Posters, spreading this intimidating message, have sprung up in the interior villages of Telangana region, Andhra Pradesh.

Fear is spreading in the Naxalite-dominated Telangana areas. And the police are bracing up for the challenge as the banned People's War Group plans to ruthlessly enforce its poll boycott call.

''Rush 100 companies of paramilitary forces,'' went an SOS from state Director General of Police H J Dora.

In Karimnagar district, the police raided the homes of several former Naxalites and questioned them about the Naxalites who were trying to enforce the boycott call.

Dora does not want to take any chances, as the Naxalites followed their boycott call with a brutal attack on Bharatiya Janata Party leader B Sammaiah Goud in Warangal district.

Goud, who is the Regonda mandal parishad president, has been warned against campaigning in the election.

Several leaders of various political parties in Parkal mandal in the district, who were summoned by the Naxalites, have been warned of dire consequences if they partook in electioneering.

The PWG believes the election is a farce. ''Ask your leaders if they have done anything for you,'' the Naxalites have been telling the people.

The PWG had issued similar boycott calls in previous elections. With the police opposing their call tooth and nail -- and reportedly forcing the people to vote -- elections in Telangana have invariably been violent.

Caught in the crossfire are millions of innocent voters who bear the brunt, struggling to conquer the devil-and-the-deep-sea dilemma.

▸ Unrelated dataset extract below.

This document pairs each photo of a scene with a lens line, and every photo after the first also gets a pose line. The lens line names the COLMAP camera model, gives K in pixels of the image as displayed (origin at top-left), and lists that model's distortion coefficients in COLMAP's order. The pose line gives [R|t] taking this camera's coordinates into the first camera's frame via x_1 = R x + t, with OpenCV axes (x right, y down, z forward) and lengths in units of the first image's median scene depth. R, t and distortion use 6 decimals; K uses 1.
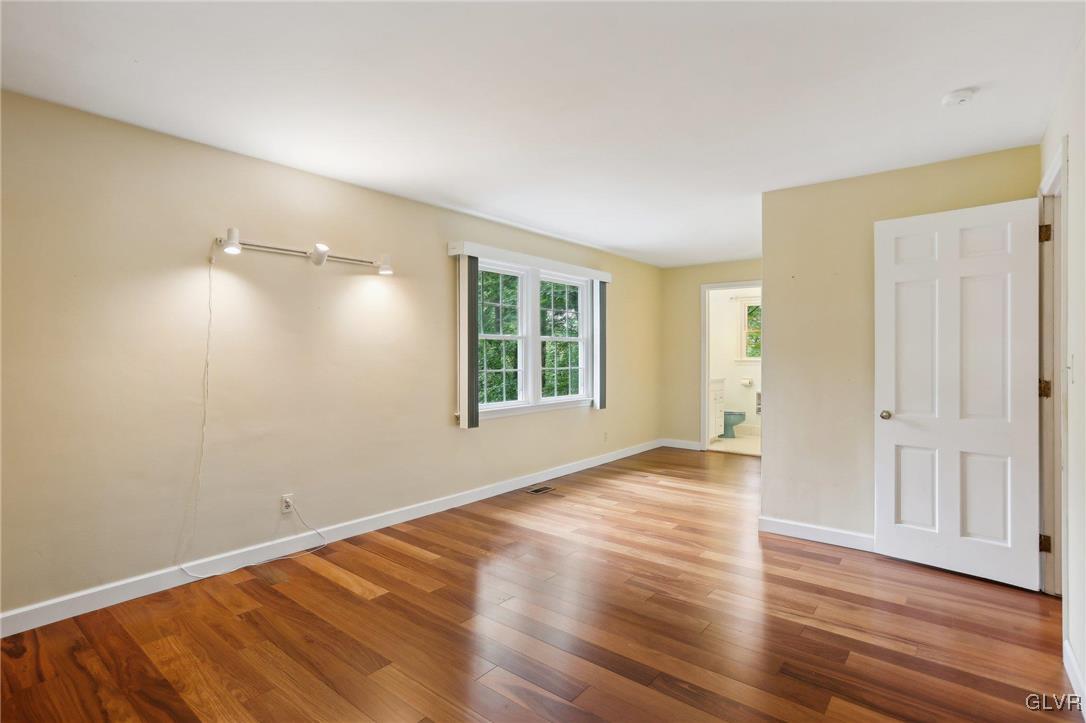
lens RADIAL K [[549.3, 0, 535.7], [0, 549.3, 351.1], [0, 0, 1]] dist [-0.000908, 0.001032]
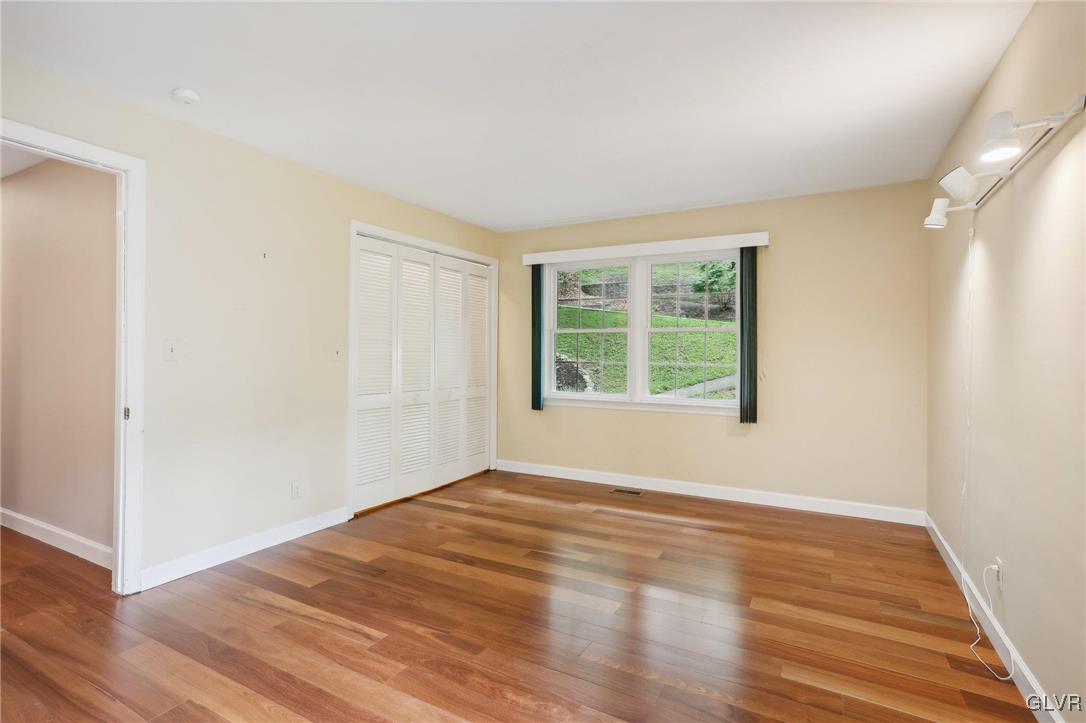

However, Naxalite leader Muppala Laxman Rao, who has reportedly taken the place of PWG founder Kondapalli Sitaramaiah, refutes the argument that the boycott call is anti-people.

Addressing the media in his hideout in the jungles of Adilabad district, Laxman Rao said, ''More than the PWG calling for a boycott of the election, it is the people themselves who do not want to vote. If some people are voting, it is because of the police's terror tactics.''

Laxman Rao, popularly known as Ganapathy among the PWG rank and file, said, ''Contrary to police propaganda, the PWG has never killed nor harmed anyone who participated in elections.... Just as the people have a right to vote, they also have a right not to vote. Why should the police force them to vote?''

The Marxist-Leninist leader was critical of all the political parties for the ''unholy alliances among themselves''. Asked why the PWG did not come out in the open and contest the poll, he said the political atmosphere was vitiated by political parties which did not have the common man's interest in mind. ''They are all slaves of the World Bank, the International Monetary Fund and the United States,'' he said.